Interview Highlights

On his concerns about the reorganization of the National Security Council

Well, there are a couple of things. One is there's a very powerful, symbolic message that's being sent, particularly by putting Steve Bannon as a member of the Principals Committee. But that is — to put a political adviser there, no matter who it would be, would be troubling.

That was certainly not the practice, for example, in the administration that I was part of, and actually, President Bush was very careful to keep, say, Karl Rove, people like that, out of those sorts of positions....

I think decisions about foreign policy and the national security of the United States, or at least the formulation of those decisions before they go to the president, should not have a large domestic, political component to them, at all....

There's a particular problem, I think with Bannon, who is not just a domestic political adviser — clearly does have strong foreign policy views.

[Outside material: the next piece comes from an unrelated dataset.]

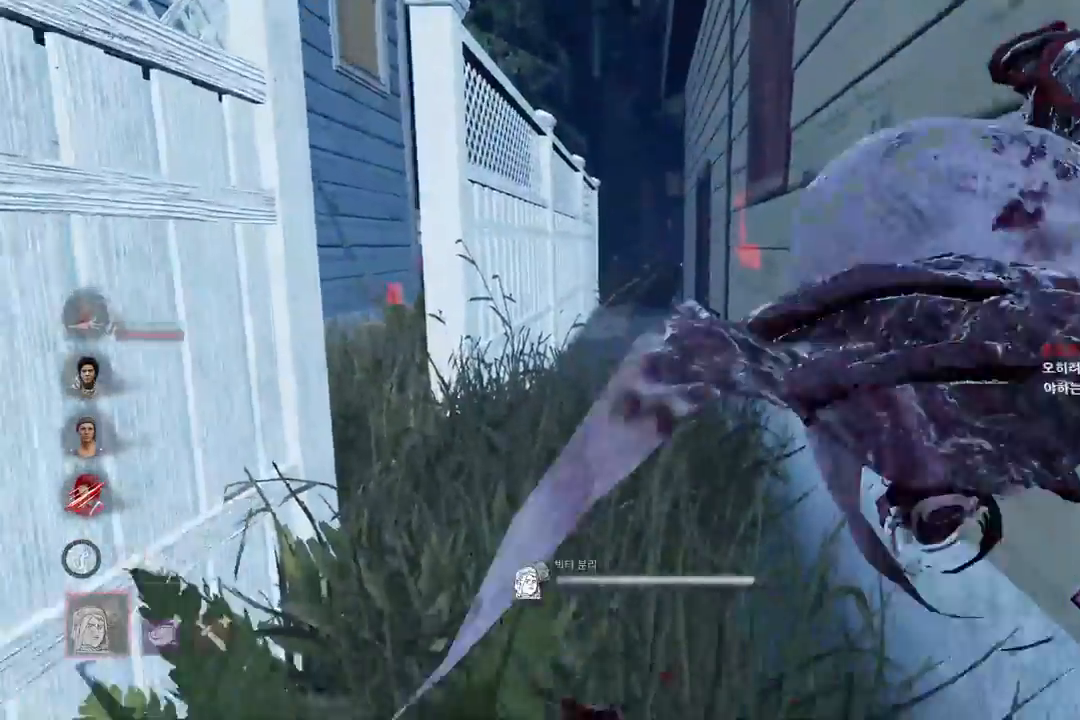
{"keys": ["w"], "mouse": [], "events": [[67, "mouse_right", "up"], [150, "w", "down"]]}
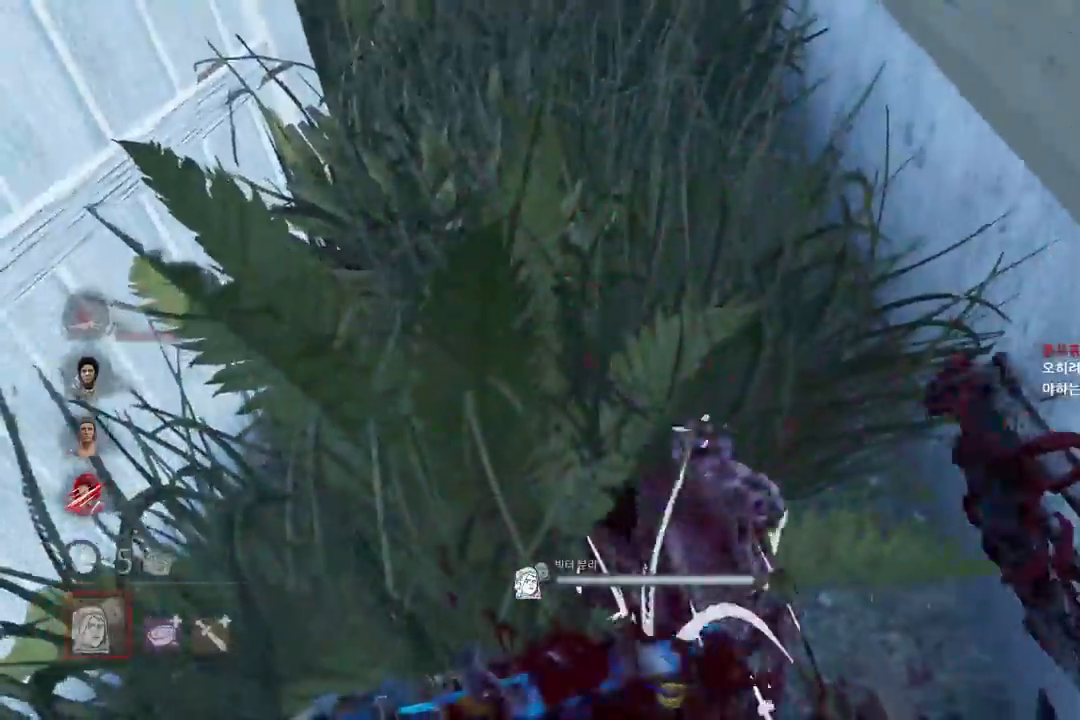
{"keys": ["w"], "mouse": [], "events": []}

And I think most of us — certainly those of us who signed those letters, and I helped organize those letters as well as signing them — think he has dangerous views, and will be in a position to push those.

On why he takes issue with Trump's execution of his policies

Well, you know, in principle, am I against having a control of our own borders? Of course not. In principle, do I believe in the careful vetting of immigrants? Yes, within reason.

But you don't do it in this kind of blanket way, and you don't do it in this way that's going to disrupt lots of people's lives. One of the things you learn in government is the way you handle things can be absolutely as important, or indeed more important, than the things you actually do.

On why he argues people should stay away from the government

I think there can be some cases where, say, if where you're working for Secretary Mattis, the defense secretary, than I think that is one thing. But I think if you go work in the White House, and you think you're going to influence them, you're wrong — and they're going to end up influencing you.

People in Washington, particularly people who have been around power and people who like power, will often fool themselves about the amount of good that they can actually do. And it is the oldest excuse in the book, say "I'm simply doing this for the country. This isn't my ambition talking." You know, "I think I can change these people." And sometimes those things are true. But more often, in my experience, that's self-delusion.